### Prompt
Find the line with "9: (762, 299)" in the entries below, then reproduce it and every line after it down to and including the line with "63: (821, 322)", exactly.

### Stored data
§ §

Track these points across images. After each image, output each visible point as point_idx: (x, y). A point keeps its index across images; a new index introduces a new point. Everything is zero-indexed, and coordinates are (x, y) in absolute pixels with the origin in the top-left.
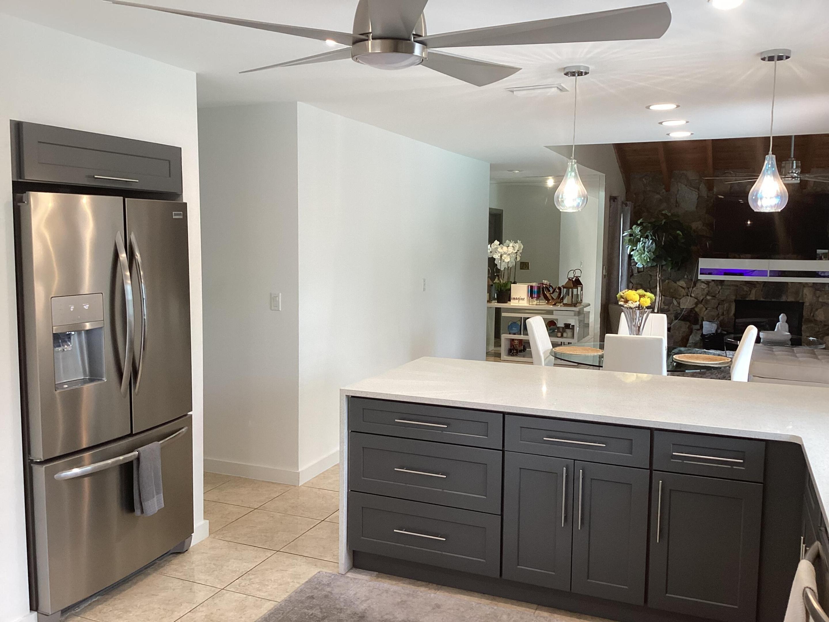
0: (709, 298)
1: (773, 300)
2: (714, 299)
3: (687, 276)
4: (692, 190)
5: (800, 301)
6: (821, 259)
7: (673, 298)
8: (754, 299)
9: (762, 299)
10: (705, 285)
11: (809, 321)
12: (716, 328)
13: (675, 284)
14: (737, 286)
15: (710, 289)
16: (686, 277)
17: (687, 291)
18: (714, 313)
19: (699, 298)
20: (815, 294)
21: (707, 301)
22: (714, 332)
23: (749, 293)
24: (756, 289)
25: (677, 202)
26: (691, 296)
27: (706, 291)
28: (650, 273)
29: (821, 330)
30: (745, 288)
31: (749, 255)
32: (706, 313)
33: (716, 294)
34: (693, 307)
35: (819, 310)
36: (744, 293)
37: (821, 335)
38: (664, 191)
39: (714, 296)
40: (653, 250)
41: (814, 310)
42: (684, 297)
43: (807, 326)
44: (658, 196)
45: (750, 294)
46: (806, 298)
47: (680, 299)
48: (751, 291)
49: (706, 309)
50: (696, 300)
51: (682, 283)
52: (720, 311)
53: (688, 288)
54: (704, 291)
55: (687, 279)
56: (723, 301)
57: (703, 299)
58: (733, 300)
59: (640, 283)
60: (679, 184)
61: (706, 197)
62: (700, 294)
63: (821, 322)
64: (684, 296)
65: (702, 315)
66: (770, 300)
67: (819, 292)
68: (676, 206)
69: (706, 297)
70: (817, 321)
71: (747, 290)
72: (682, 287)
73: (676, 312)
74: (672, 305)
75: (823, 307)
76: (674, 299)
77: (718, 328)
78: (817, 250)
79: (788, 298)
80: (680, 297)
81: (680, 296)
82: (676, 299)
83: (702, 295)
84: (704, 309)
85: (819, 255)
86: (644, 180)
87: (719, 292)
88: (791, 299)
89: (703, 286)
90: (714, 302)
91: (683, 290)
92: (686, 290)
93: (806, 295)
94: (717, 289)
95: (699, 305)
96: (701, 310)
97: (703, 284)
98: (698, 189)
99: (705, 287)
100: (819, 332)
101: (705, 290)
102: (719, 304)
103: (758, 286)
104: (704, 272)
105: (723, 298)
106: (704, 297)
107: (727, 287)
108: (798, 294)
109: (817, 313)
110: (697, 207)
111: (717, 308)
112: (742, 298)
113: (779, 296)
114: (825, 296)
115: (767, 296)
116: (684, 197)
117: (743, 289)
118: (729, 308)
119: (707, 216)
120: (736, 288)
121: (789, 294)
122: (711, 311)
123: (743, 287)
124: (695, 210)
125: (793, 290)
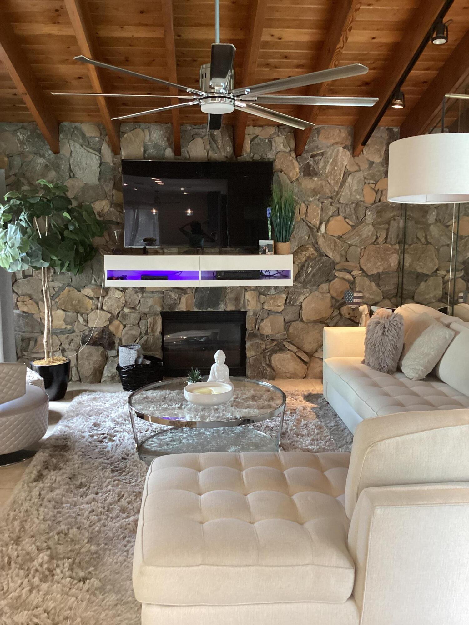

§ §

### Response
9: (762, 299)
10: (705, 285)
11: (809, 321)
12: (716, 328)
13: (675, 284)
14: (737, 286)
15: (710, 289)
16: (686, 277)
17: (687, 291)
18: (714, 313)
19: (699, 298)
20: (815, 294)
21: (707, 301)
22: (714, 332)
23: (749, 293)
24: (756, 289)
25: (677, 202)
26: (691, 296)
27: (706, 291)
28: (650, 273)
29: (821, 330)
30: (745, 288)
31: (749, 255)
32: (706, 313)
33: (716, 294)
34: (693, 307)
35: (819, 310)
36: (744, 293)
37: (821, 335)
38: (664, 191)
39: (714, 296)
40: (653, 250)
41: (814, 310)
42: (684, 297)
43: (807, 326)
44: (658, 196)
45: (750, 294)
46: (806, 298)
47: (680, 299)
48: (751, 291)
49: (706, 309)
50: (696, 300)
51: (682, 283)
52: (720, 311)
53: (688, 288)
54: (704, 291)
55: (687, 279)
56: (723, 301)
57: (703, 299)
58: (733, 300)
59: (640, 283)
60: (679, 184)
61: (706, 197)
62: (700, 294)
63: (821, 322)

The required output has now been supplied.